Москва не сразу поняла, что произошло. Привыкшие к тому, что в нашей ситуации уже ничего не может случить­ся, критики осторожничали. Нужен был второй спектакль Васильева — он назывался «Взрослая дочь молодого чело­века», — чтобы заново оценить «Вассу».

Этот второй спектакль, рожденный на излете 70-х, предъ­явил сходные театральные идеи, но на более доступном ма­териале. Пьеса Виктора Славкина рассказывала о судьбе по­коления, к которому у Васильева был свой счет. Та же самая диагональ стены перерезала пространство советской типо­вой квартиры. «Всесильный бог деталей» правил и здесь: на кухне готовили салат, резали картошку и яйца, а заво­роженный зал следил за этим священнодействием. Сосед­ка сбоку огорченно вздохнула: майонез забыли...

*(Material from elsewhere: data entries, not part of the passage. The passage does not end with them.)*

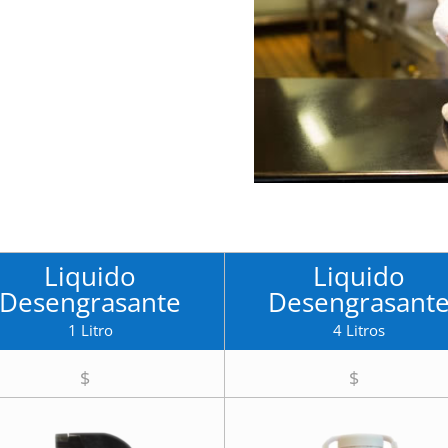
Liquido
Liquido
Desengrasante
Desengrasant
1 Litro
4 Litros
$
$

Это была, конечно, театральная игра, в которой под­робности быта нужны были для того, чтобы так же «под­робно» вспомнить канувшее время. И они его вспоминали. Из болотной тины остановившегося времени, из позора смирения и оскудения Васильев переносил нас в канувшую эпоху «оттепели». Музыкально-пластическими средствами он восстанавливал ее жалкий и прекрасный образ. Доста­вались из старых сундуков узкие брюки и пиджаки конца 50-х годов с накладными плечами, завязывались немысли­мые стиляжьи галстуки, извлекались ботинки «на манной каше» — подошве из белого каучука, ставили пластинку с подпольным волшебным буги-вуги, изготовленную наши­ми виртуозами из рентгеновского снимка (это называлось «джаз на костях»). Васильев начинал танец поколения — танец освобождения, танец отчаяния, танец несбывшихся надежд.

Режиссер нащупывал одну из самых мощных энергий, которой владеет сцена, — энергию возрожденного време­ни. Родина-время может быть ничтожной, ужасной, но оно единственно и уже потому прекрасно. Вот почему с таким остервенелым восторгом сорокалетние люди выплясывали всю свою жизнь под американскую «Чу-чу», а московский саксофон выделывал такие импровизации, от которых за­ходилась душа.

Спектакль имел небывалый успех, но счастье длилось недолго. Новый театр портил картину управляемого про­цесса. От Васильева можно было ждать неожиданных им­провизаций, как от того саксофониста. Надо было уничто­жить этот театр. Сделано это было очень просто: вынудили уйти главного режиссера Театра имени Станиславского Андрея Алексеевича Попова, задача которого изначально заключалась в том, чтобы прикрыть своих учеников. А.По­пов вернулся в МХАТ доигрывать чеховских интеллиген­тов, а в Театр Станиславского назначили нового главного режиссера, бесцветного, как само время. Расчет был на то, что Васильев не выдержит и сорвется.

И он сорвался — ушел. Юрий Любимов приютил его на Малой сцене Таганки. Здесь Васильев восстановит «Вассу Железнову», здесь же, на Таганке, уже при Эфросе и вне всякого контакта с ним, выпустит вторую пьесу Виктора Славкина «Серсо». Он репетировал этот спектакль несколь­ко лет, добиваясь ему одному видимого совершенства. Мо­сква потеряла терпение. Васильева сравнивали с героем шварцевской сказки, который, став чемпионом по стрельбе и боясь нсуспсха, перестал стрелять, а только предъявлял дипломы о своих прежних победах. Театральная молва из­девалась над режиссером; у тех же, кто хорошо знал Ва­сильева или работал с ним, рождались совершенно иные ассоциации. Всплывал в памяти образ Станиславского, но не того олимпийца в пенсне, портреты которого украша­ли стены театральных школ, а Станиславского в расцвете лет, сектанта и мученика, сжигавшего себя и своих акте­ров в поисках последней божьей правды.